Quelle folie de discuter si l'essence est avant ou
après. Elle est éternelle et selon le changement de perspective paraît être
avant ou après.
L'existence toujours donnée à transformer en acte.
Pourquoi l'existence ? Parce que sans elle l'essence ne serait pas
nôtre, c'est-à-dire faite par nous. L'existence nœud entre l'idée (possible) et
l'idée (possession).
Le propre de la parole, de la pensée et de l'action, c'est de nous
porter toujours un peu au-delà de ce que nous sommes afin de nous obliger à
réaliser ce que nous pouvons être. Et c'est pour cela qu'elles nous donnent
toujours de l'insécurité : car nul ne peut connaître absolument les puissances
qui sont en lui ni l'être qu'en les exerçant il va se donner.
La vocation, ou ce qui revient
au même, l'essence individuelle, c'est notre rapport avec le tout au point même
où il nous découvre comment sans nous il serait incapable de subsister.
Il y a dans chaque conscience un point d'émotion permanent rarement
atteint où se produit la rencontre de notre vocation et de l'événement. La
difficulté c'est d'amener chacune de nos pensées, chacune de nos actions en
contact avec lui.
Il faut que chaque être descende jusqu'à ce dernier réduit de
l'intimité où il découvre un goût et un désir de participer à l'être et à la
vie pour y réaliser une vocation qui ne peut être que la sienne.
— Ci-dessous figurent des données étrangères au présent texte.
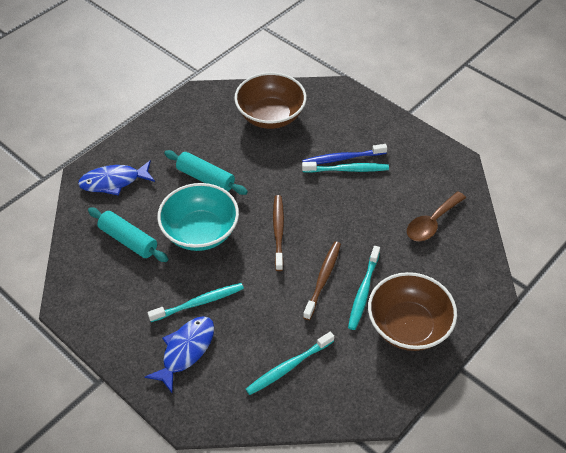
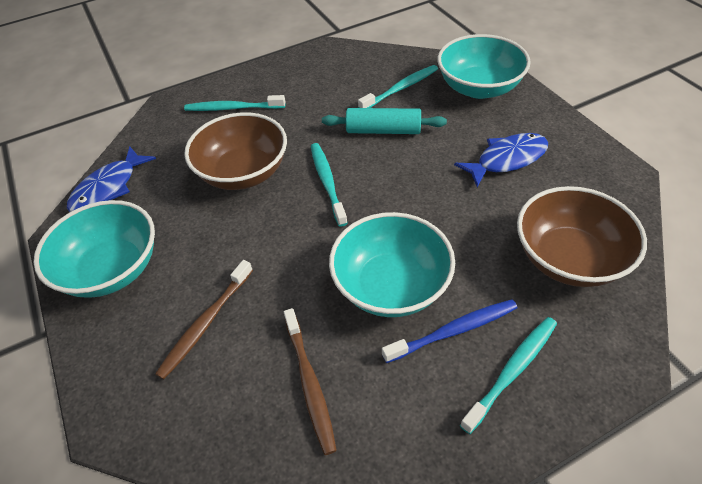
brown spoon: 1 -> 0
turquoise bowl: 1 -> 3
turquoise rolling pin: 2 -> 1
La destinée spirituelle et non
événementielle (les événements ne sont que des moyens). L'événement qui absorbe
tout ou qui à la limite disparaît.
Une vérité éternelle que la vie a rendue mienne. Accomplissement
spirituel sous le regard de Dieu. Une destinée qui est semblable à une traînée
de lumière dans le Ciel de l'éternité.
La vocation et la sincérité intérieure ne font qu'un. Aller jusqu'au
bout de sa sincérité dans tous les cas, c'est aller jusqu'à l'absolu de la
grandeur (et de la simplicité), c'est découvrir sa volonté la plus profonde,
qui n'est qu'une expression de la volonté de Dieu sur nous.